If one capacititively coupled the switching that would eliminate the issue.

What headsets are you using?
I'm not convinced 500R is the right pot to be using but that will depend on the headset ear impedance...

Your drawing is not bad, but generally we only expect to see straight lines on such diagrams, no diagonals, so I'd be shifting a few lines a few pixels to make straight corners and it will make it look much more professional...


----------



## Austel91 (Nov 4, 2012)

We're using the Telex PH-1/PH-3. And there is definitely a dirty noise when the switch is turned on or off. The impedance of the headset is 150 ohm. 


Sent from my iPad using Tapatalk HD


----------



## Austel91 (Nov 4, 2012)

My apologies the mic impedance is 150 ohm and the headset has an impedance of 300 ohm per side. And when you say capacitively couple the switch, you mean to use a cap on the talk side of the switch to prevent any voltage overages created by shorting the mic to ground. Would the correct capacitor prevent any unwanted noise (clicks, beeps, etc). I'm in the process of learning all of this, so if this doesn't make sense I apologize. 

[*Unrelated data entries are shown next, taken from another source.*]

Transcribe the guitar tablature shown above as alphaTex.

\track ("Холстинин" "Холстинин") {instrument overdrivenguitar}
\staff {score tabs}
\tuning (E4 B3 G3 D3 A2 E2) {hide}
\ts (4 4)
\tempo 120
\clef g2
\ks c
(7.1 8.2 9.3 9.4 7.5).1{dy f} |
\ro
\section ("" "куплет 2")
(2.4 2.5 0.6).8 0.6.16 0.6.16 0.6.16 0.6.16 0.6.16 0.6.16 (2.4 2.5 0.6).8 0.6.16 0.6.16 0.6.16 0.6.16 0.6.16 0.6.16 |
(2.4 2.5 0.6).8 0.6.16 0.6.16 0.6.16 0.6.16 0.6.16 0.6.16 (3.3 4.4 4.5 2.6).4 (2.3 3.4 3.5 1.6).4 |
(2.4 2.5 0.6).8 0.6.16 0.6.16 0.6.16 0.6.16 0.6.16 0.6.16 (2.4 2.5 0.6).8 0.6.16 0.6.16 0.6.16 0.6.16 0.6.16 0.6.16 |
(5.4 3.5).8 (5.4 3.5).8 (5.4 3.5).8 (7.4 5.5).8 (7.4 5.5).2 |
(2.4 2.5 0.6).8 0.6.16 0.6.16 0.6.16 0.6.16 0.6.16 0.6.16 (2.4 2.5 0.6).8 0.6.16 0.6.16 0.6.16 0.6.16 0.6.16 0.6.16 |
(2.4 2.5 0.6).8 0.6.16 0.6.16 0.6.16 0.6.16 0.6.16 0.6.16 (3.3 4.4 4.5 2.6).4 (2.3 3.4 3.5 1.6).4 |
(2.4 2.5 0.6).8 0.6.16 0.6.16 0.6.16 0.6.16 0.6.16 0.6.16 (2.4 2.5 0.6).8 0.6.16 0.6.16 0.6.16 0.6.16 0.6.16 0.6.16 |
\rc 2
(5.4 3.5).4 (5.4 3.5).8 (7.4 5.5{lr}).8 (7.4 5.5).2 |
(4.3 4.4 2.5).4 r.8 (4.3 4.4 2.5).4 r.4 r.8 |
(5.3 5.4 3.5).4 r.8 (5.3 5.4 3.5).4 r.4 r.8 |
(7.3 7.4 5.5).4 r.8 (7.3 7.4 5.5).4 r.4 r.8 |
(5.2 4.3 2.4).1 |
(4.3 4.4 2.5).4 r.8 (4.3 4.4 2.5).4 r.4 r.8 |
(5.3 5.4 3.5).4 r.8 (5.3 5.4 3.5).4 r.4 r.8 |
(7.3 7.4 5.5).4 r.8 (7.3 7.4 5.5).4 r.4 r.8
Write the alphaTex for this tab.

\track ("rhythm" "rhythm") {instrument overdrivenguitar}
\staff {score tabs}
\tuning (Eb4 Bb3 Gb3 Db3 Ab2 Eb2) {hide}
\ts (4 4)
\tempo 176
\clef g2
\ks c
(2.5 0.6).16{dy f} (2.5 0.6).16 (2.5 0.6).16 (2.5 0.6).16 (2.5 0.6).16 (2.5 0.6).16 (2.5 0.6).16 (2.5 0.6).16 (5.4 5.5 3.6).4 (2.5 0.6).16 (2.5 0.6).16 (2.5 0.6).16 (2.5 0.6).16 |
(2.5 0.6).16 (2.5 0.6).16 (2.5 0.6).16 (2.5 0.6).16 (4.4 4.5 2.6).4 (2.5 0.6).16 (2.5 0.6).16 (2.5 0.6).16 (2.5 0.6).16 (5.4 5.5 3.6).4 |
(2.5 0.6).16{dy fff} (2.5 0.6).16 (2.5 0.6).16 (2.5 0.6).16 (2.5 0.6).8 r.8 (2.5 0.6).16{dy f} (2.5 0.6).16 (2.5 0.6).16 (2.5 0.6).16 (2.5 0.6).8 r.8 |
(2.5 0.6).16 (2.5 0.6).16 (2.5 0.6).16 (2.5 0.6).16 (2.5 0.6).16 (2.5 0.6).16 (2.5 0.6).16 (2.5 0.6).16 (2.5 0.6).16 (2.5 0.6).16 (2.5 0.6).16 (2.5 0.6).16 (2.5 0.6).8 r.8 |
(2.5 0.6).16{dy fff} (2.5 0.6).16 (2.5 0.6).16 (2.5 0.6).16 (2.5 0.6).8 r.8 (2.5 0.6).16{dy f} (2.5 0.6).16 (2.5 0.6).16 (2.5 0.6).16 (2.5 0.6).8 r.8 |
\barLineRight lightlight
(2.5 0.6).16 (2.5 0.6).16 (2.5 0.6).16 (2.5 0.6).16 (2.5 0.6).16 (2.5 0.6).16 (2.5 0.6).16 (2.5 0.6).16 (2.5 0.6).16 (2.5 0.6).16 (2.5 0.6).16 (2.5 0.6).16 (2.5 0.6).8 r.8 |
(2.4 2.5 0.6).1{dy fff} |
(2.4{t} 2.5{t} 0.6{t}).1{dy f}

Sent from my iPad using Tapatalk HD


----------



## pmolsonmus (Nov 6, 2012)

http://recording.org/diy-pro-audio-forum/46137-push-to-talk-mic-circuit.html 
More discussion here


----------



## DrPinto (Nov 6, 2012)

pmolsonmus said:


> http://recording.org/diy-pro-audio-forum/46137-push-to-talk-mic-circuit.html
> More discussion here



Very interesting thread on a really informative BB, although I did have to laugh when I noticed that their BB censored a user's location of "West Sussex, UK".


----------